WHAT THE EXERCISE ASKS: All entries need to be written out verbatim, with pictures omitted.

Pose estimation data:

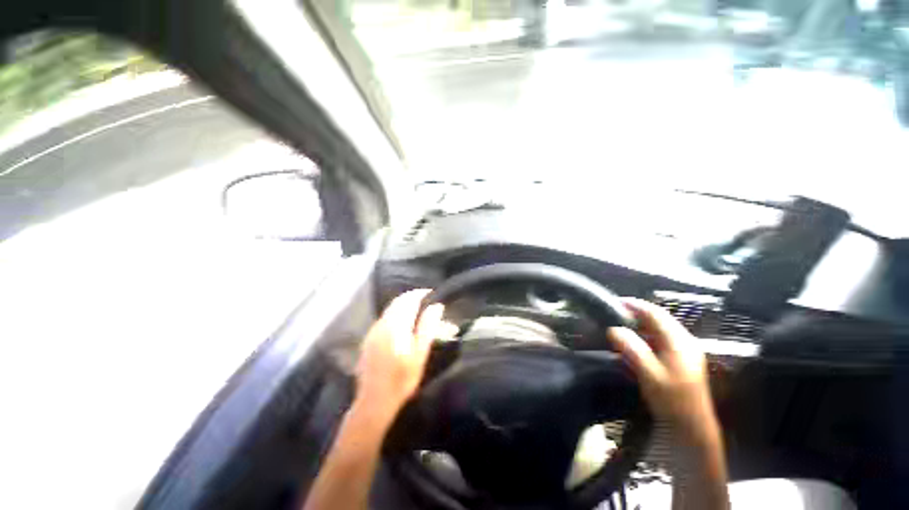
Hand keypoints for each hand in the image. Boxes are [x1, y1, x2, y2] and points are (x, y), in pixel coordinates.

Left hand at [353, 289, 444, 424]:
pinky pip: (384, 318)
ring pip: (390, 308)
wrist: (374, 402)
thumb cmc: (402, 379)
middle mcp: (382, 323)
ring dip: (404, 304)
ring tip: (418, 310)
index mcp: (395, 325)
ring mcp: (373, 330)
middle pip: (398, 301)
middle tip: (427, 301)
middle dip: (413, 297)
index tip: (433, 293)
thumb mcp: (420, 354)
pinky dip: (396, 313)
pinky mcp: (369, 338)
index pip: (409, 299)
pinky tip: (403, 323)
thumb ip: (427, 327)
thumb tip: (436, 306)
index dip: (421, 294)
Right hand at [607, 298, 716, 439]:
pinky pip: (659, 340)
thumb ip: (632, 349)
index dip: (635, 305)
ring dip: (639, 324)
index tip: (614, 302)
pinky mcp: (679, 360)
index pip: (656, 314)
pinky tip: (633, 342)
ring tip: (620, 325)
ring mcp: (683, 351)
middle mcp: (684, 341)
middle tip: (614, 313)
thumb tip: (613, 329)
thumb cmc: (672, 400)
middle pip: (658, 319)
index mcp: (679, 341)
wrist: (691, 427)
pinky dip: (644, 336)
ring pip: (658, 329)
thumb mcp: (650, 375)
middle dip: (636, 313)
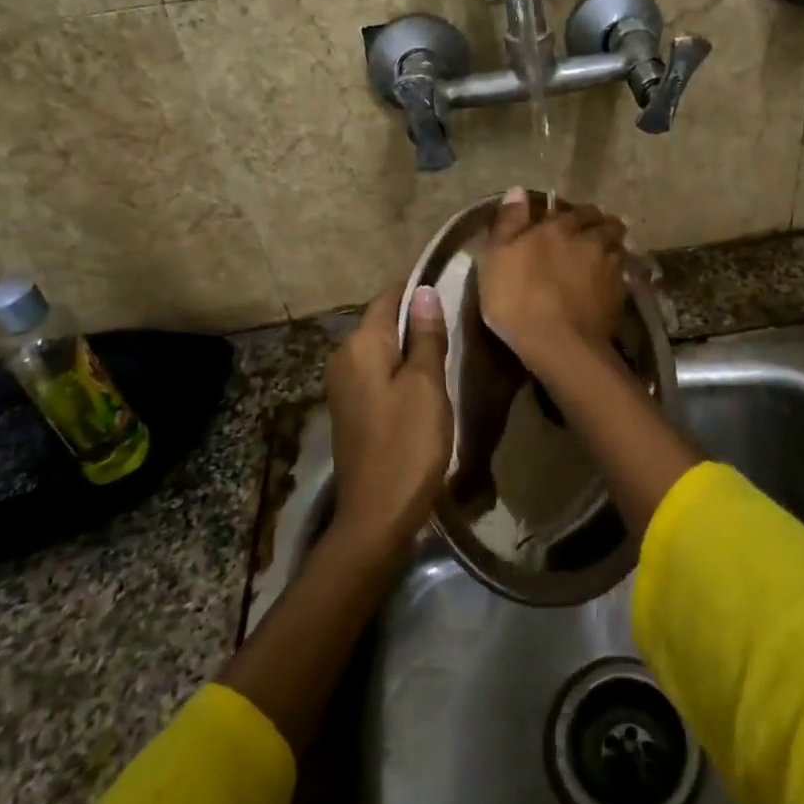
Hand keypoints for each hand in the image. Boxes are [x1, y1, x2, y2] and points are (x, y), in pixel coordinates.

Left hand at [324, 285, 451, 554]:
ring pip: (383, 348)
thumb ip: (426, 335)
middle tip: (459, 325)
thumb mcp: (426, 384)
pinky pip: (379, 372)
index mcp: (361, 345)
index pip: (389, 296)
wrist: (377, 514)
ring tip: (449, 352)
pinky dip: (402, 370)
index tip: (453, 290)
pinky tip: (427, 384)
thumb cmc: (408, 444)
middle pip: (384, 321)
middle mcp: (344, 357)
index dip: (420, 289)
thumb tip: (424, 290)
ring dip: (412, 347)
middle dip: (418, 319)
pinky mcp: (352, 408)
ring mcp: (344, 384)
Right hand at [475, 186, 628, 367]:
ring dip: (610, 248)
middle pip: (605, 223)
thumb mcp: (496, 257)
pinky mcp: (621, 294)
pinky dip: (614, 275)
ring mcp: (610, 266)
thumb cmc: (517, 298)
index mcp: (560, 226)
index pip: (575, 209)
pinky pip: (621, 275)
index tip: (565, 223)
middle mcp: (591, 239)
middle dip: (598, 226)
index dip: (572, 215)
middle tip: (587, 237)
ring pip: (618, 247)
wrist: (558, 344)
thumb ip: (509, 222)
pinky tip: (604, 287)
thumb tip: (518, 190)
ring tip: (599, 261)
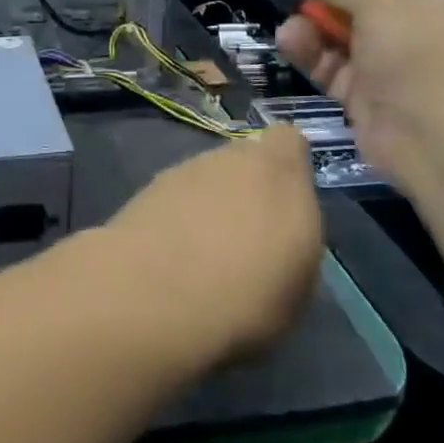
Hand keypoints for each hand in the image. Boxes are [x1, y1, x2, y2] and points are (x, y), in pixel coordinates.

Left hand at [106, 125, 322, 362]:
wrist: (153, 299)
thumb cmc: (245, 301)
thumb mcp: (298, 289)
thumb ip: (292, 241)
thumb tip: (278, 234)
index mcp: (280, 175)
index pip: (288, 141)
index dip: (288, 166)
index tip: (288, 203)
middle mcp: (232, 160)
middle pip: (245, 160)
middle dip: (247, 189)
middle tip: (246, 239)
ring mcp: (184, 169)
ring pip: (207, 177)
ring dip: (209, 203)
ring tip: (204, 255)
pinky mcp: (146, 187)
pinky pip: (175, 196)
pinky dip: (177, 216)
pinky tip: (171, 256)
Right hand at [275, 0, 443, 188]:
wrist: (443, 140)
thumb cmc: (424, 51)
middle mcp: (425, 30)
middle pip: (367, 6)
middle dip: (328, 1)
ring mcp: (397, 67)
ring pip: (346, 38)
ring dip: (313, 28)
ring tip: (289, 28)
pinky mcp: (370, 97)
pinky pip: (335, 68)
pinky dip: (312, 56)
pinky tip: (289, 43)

ANSWER SPACE:
Hand keypoints for each hand in the image. Boxes are [x1, y1, x2, y2] and points are (x, y), in pixel coordinates.

Left hand at [353, 289, 444, 424]:
pinky pip: (384, 318)
ring pip: (390, 308)
wrist: (374, 402)
thumb cmc: (402, 379)
middle mcp: (382, 323)
ring dip: (404, 304)
ring tip: (418, 310)
index mcp: (395, 325)
ring mcp: (373, 330)
middle pip: (398, 301)
middle tip: (427, 301)
middle dip: (413, 297)
index tip: (433, 293)
thumb mcp: (420, 354)
pinky dip: (396, 313)
pinky mcp: (369, 338)
index pip: (409, 299)
pinky tip: (403, 323)
thumb ip: (427, 327)
thumb tip: (436, 306)
index dip: (421, 294)
Right hand at [607, 298, 716, 439]:
pinky pip: (659, 340)
thumb ip: (632, 349)
index dip: (635, 305)
ring dip: (639, 324)
index tip: (614, 302)
pinky mcp: (679, 360)
index pip: (656, 314)
pinky tip: (633, 342)
ring tip: (620, 325)
ring mcp: (683, 351)
middle mcp: (684, 341)
middle tip: (614, 313)
thumb tip: (613, 329)
thumb cmc: (672, 400)
middle pip: (658, 319)
index mcp: (679, 341)
wrist: (691, 427)
pinky dip: (644, 336)
ring pip: (658, 329)
thumb mcp: (650, 375)
middle dip: (636, 313)
Hand keypoints for each hand in the image. Boxes are [x1, y1, x2, y2] and points are (x, y), in pixel coordinates.

Left hand at [324, 285, 451, 554]:
ring pip: (383, 348)
thumb ip: (426, 335)
middle tip: (459, 325)
thumb mcp: (426, 384)
pinky pip: (379, 372)
index mcp: (361, 345)
index pip: (389, 296)
wrist: (377, 514)
ring tip: (449, 352)
pinky dip: (402, 370)
index tip: (453, 290)
pinky tip: (427, 384)
thumb cmc: (408, 444)
middle pip: (384, 321)
middle mcp: (344, 357)
index dip: (420, 289)
thumb tip: (424, 290)
ring dip: (412, 347)
middle dip: (418, 319)
pinky mcp: (352, 408)
ring mcp: (344, 384)
Right hand at [475, 186, 628, 367]:
ring dip: (610, 248)
middle pip: (605, 223)
thumb mcp: (496, 257)
pinky mcp: (621, 294)
pinky dip: (614, 275)
ring mcp: (610, 266)
thumb cmc: (517, 298)
index mcp: (560, 226)
index pip: (575, 209)
pinky pip: (621, 275)
index tip: (565, 223)
middle mcp: (591, 239)
middle dip: (598, 226)
index dip: (572, 215)
middle tip: (587, 237)
ring pip: (618, 247)
wrist: (558, 344)
thumb ip: (509, 222)
pinky tip: (604, 287)
thumb tip: (518, 190)
ring tip: (599, 261)
Hand keypoints for each hand in the image. Boxes are [x1, y1, x2, y2] and points are (x, y), in pixel coordinates.

Left hand at [106, 125, 322, 362]:
wrist: (153, 299)
thumb cmc: (245, 301)
thumb mcp: (298, 289)
thumb ip: (292, 241)
thumb tip: (278, 234)
index mcp: (280, 175)
index pip: (288, 141)
index dip: (288, 166)
index tip: (288, 203)
middle mcp: (232, 160)
middle pip: (245, 160)
middle dip: (247, 189)
middle tip: (246, 239)
ring mcp: (184, 169)
ring pip: (207, 177)
ring dip: (209, 203)
ring tip: (204, 255)
pinky mcp: (146, 187)
pinky pip: (175, 196)
pinky dip: (177, 216)
pinky tip: (171, 256)
Right hand at [275, 0, 443, 188]:
wrist: (443, 140)
thumb cmc: (424, 51)
middle mcp: (425, 30)
middle pip: (367, 6)
middle dip: (328, 1)
ring mcp: (397, 67)
ring pip: (346, 38)
ring dip: (313, 28)
ring tip: (289, 28)
pinky mcp: (370, 97)
pinky pip: (335, 68)
pinky dip: (312, 56)
pinky tip: (289, 43)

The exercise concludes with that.